== DATA EXCERPTS

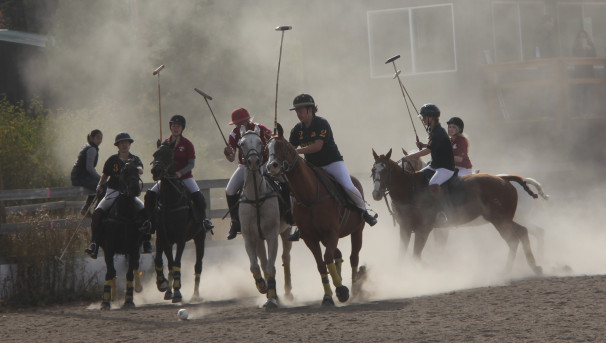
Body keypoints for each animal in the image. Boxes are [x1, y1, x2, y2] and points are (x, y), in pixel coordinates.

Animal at [101, 160, 147, 310]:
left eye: (137, 171)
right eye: (124, 172)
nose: (135, 189)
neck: (124, 214)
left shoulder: (133, 248)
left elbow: (129, 273)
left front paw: (129, 301)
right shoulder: (108, 249)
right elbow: (110, 272)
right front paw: (105, 301)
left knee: (135, 265)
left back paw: (138, 287)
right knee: (112, 272)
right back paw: (114, 296)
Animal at [149, 141, 209, 302]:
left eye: (169, 155)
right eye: (155, 154)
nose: (156, 171)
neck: (170, 202)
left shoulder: (181, 237)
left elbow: (176, 263)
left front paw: (177, 291)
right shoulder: (163, 237)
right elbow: (165, 262)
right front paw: (163, 285)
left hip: (200, 237)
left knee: (198, 265)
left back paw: (195, 295)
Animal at [239, 126, 294, 310]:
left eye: (260, 143)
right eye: (241, 144)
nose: (254, 162)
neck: (256, 197)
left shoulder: (271, 235)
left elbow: (271, 266)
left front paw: (271, 299)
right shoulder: (250, 237)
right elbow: (255, 266)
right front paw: (263, 287)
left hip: (286, 231)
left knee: (285, 257)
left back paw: (287, 292)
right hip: (259, 239)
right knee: (262, 262)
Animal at [268, 125, 368, 308]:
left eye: (283, 146)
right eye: (267, 148)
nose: (272, 166)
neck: (309, 195)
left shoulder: (332, 231)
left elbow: (327, 258)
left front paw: (342, 291)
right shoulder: (310, 237)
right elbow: (321, 264)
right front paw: (328, 296)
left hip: (357, 230)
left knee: (353, 257)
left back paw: (355, 289)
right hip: (325, 237)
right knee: (338, 254)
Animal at [372, 149, 544, 276]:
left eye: (385, 169)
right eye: (373, 170)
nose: (376, 194)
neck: (411, 190)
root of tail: (506, 180)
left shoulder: (424, 229)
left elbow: (417, 256)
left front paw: (437, 270)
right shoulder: (406, 228)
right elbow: (402, 255)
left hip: (501, 220)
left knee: (515, 239)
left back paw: (509, 271)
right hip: (506, 219)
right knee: (523, 232)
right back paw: (534, 266)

====

PROBLEM DETAILS » When you reach the line holding "right shoulder: (310, 237)" in the records above, begin reproducing exactly, stop after the line holding "neck: (411, 190)", and output nothing else.

OUTPUT »
right shoulder: (310, 237)
right elbow: (321, 264)
right front paw: (328, 296)
left hip: (357, 230)
left knee: (353, 257)
left back paw: (355, 289)
right hip: (325, 237)
right knee: (338, 254)
Animal at [372, 149, 544, 276]:
left eye: (385, 169)
right eye: (373, 170)
nose: (376, 194)
neck: (411, 190)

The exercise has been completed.